Gene Therapy Developer

Biopharmaceutical and Nutritional Product R&D and Sales
On September 22, Bristol-Myers Squibb (BMS) and bluebird bio jointly announced that the U.S. FDA had accepted their Biologics License Application for idecabtagene vicleucel (ide-cel), a BCMA-directed CAR-T cell immunotherapy, for the treatment of relapsed/refractory multiple myeloma (R/R MM), and had granted it Priority Review designation.
These patients had received at least three prior therapies, including immunomodulatory agents, proteasome inhibitors, and anti-CD38 antibodies. The FDA PDUFA date was March 27, 2021. Previously, ide-cel had received Breakthrough Therapy designation from the FDA and PRIME designation from the European Medicines Agency.

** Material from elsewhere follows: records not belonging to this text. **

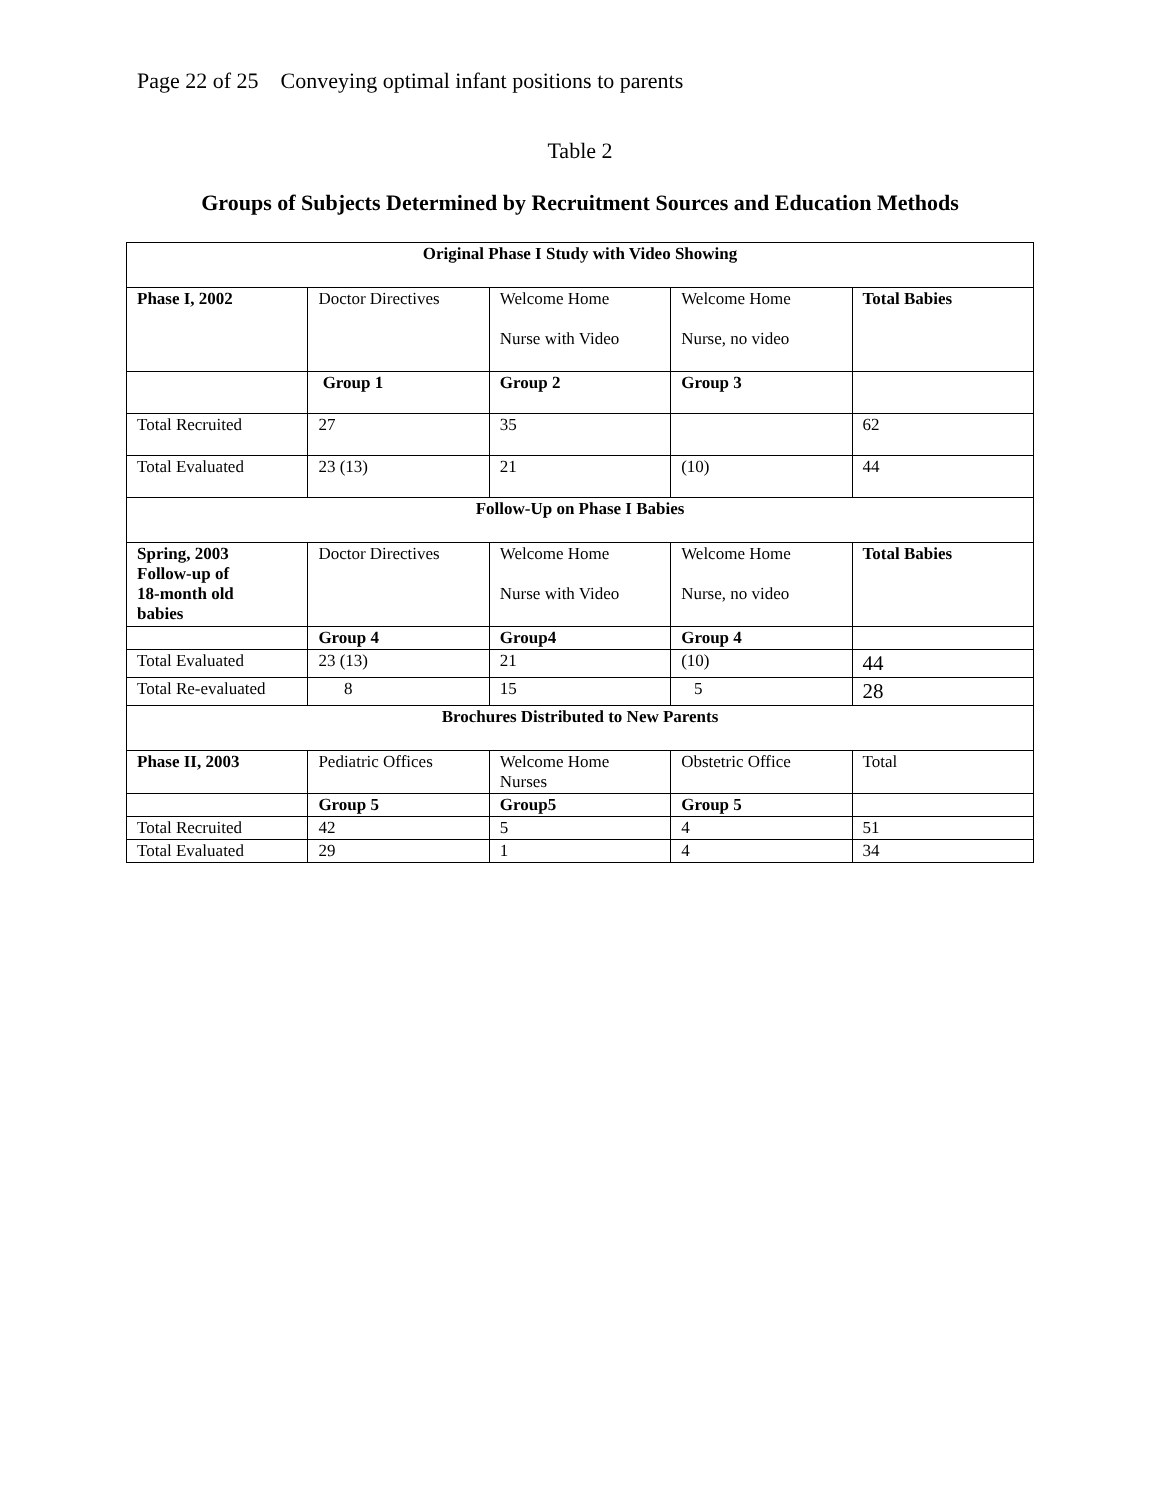Page 22 of 25 Conveying optimal infant positions to parents
Table 2
Groups of Subjects Determined by Recruitment Sources and Education Methods
| Original Phase I Study with Video Showing | | | | |
| Phase I, 2002 | Doctor Directives | Welcome Home Nurse with Video | Welcome Home Nurse, no video | Total Babies |
| | Group 1 | Group 2 | Group 3 | |
| Total Recruited | 27 | 35 | | 62 |
| Total Evaluated | 23 (13) | 21 | (10) | 44 |
| Follow-Up on Phase I Babies | | | | |
| Spring, 2003 Follow-up of 18-month old babies | Doctor Directives | Welcome Home Nurse with Video | Welcome Home Nurse, no video | Total Babies |
| | Group 4 | Group4 | Group 4 | |
| Total Evaluated | 23 (13) | 21 | (10) | 44 |
| Total Re-evaluated | 8 | 15 | 5 | 28 |
| Brochures Distributed to New Parents | | | | |
| Phase II, 2003 | Pediatric Offices | Welcome Home Nurses | Obstetric Office | Total |
| | Group 5 | Group5 | Group 5 | |
| Total Recruited | 42 | 5 | 4 | 51 |
| Total Evaluated | 29 | 1 | 4 | 34 |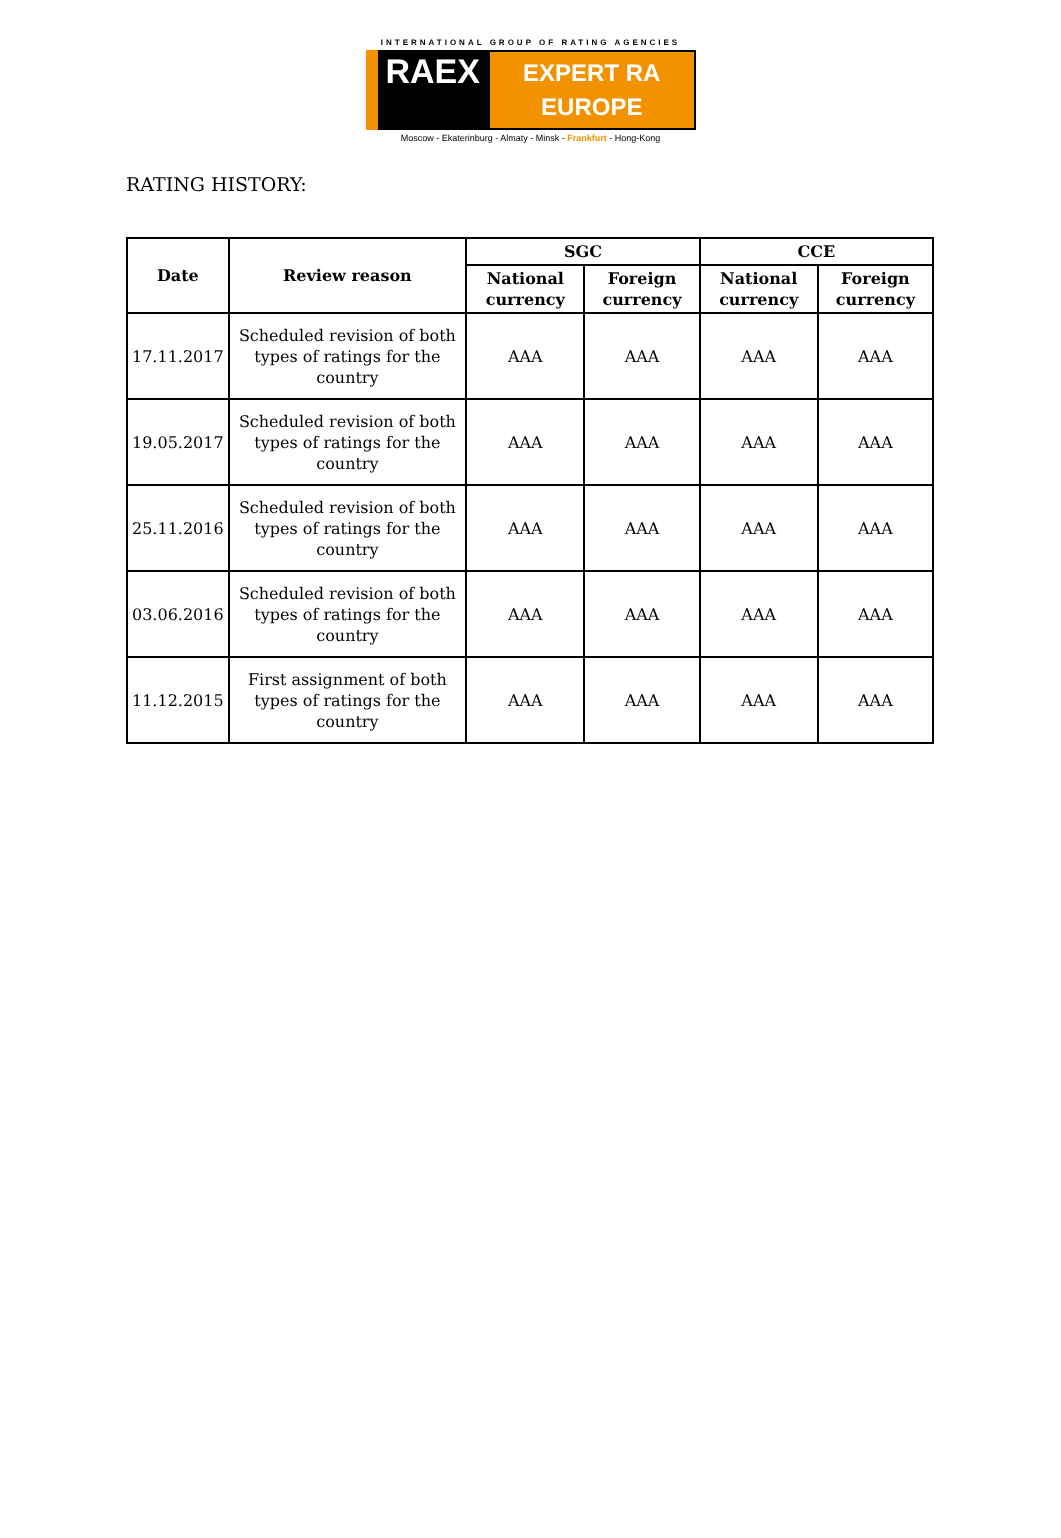INTERNATIONAL GROUP OF RATING AGENCIES
RAEX EXPERT RA EUROPE
Moscow - Ekaterinburg - Almaty - Minsk - Frankfurt - Hong-Kong
RATING HISTORY:
| Date | Review reason | SGC | | CCE | |
| --- | --- | --- | --- | --- | --- |
| | | National currency | Foreign currency | National currency | Foreign currency |
| 17.11.2017 | Scheduled revision of both types of ratings for the country | AAA | AAA | AAA | AAA |
| 19.05.2017 | Scheduled revision of both types of ratings for the country | AAA | AAA | AAA | AAA |
| 25.11.2016 | Scheduled revision of both types of ratings for the country | AAA | AAA | AAA | AAA |
| 03.06.2016 | Scheduled revision of both types of ratings for the country | AAA | AAA | AAA | AAA |
| 11.12.2015 | First assignment of both types of ratings for the country | AAA | AAA | AAA | AAA |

Multiple Myeloma (MM) is the second most common hematologic malignancy, after non-Hodgkin lymphoma. In recent years, despite significant advances in chemotherapy, proteasome inhibitors, immunomodulatory thalidomide derivatives, and CD38-targeted antibodies, nearly all patients eventually experience relapse. Therefore, there remains an urgent need for new therapeutic agents in this field.
BCMA is a transmembrane glycoprotein belonging to the tumor necrosis factor (TNF) receptor superfamily, also known as TNFRSF17 or CD269. As a critical B-cell biomarker widely expressed on the surface of multiple myeloma (MM) cells, BCMA has emerged as a prominent immunotherapeutic target for MM and other hematologic malignancies, becoming the second most popular target for anticancer cell therapies after CD19.
The New Drug R&D Monitoring Database (CPM) shows that, as of now, there are a total of 64 products targeting BCMA, with 21 CAR-T therapies under development. Among them, 6 products were developed by Chinese companies.
It should be noted that ide-cel had submitted a Biologics License Application (BLA) to the FDA in March this year. However, it was rejected by the FDA. According to the FDA's response at that time, the marketing application for ide-cel required additional data, including supplementary information on the Chemistry, Manufacturing, and Controls (CMC) module. This time, its BLA resubmitted in July has been accepted by the FDA and granted priority review status.
The regulatory application dossier for ide-cel is based on the results of the pivotal Phase II KarMMa study.
KarMMa Study
In this study, 128 heavily pre-treated patients with relapsed and refractory multiple myeloma, who had previously received at least three therapies and were refractory to the last therapy (defined by the International Myeloma Working Group [IMWG] as no response or disease progression within 60 days of treatment), received ide-cel at dose levels of 150–450 × 10⁶ CAR+ T cells. The median number of prior lines of therapy for these patients was six; 84% were triple-class refractory, meaning they were refractory to all three commonly used classes of agents, including immunomodulatory drugs (IMiDs), proteasome inhibitors (PIs), and anti-CD38 antibodies; 94% were refractory to anti-CD38 antibodies. The median follow-up time was 13.3 months.
The study met its primary endpoint of overall response rate (ORR) and the key secondary endpoint of complete response rate (CR). Safety results were consistent with previously reported data on ide-cel. The data showed an ORR of 73% across all dose levels, with 33% of patients achieving either complete response (CR) or stringent complete response (sCR). The median duration of response (DoR) was 10.7 months, and the median DoR for patients with CR or sCR was 19.0 months. The median progression-free survival (PFS) was 8.8 months, while the median PFS for patients with CR or sCR was 20.2 months. All patients who achieved CR or sCR and were evaluable for minimal residual disease (MRD) were MRD-negative. Consistent clinically meaningful benefits were observed across subgroups, with ORRs of 50% or higher in nearly all subgroups, including elderly and high-risk patients. Overall survival (OS) data continue to mature, with an estimated median OS of 19.4 months across all dose levels and a 12-month survival rate of 78%.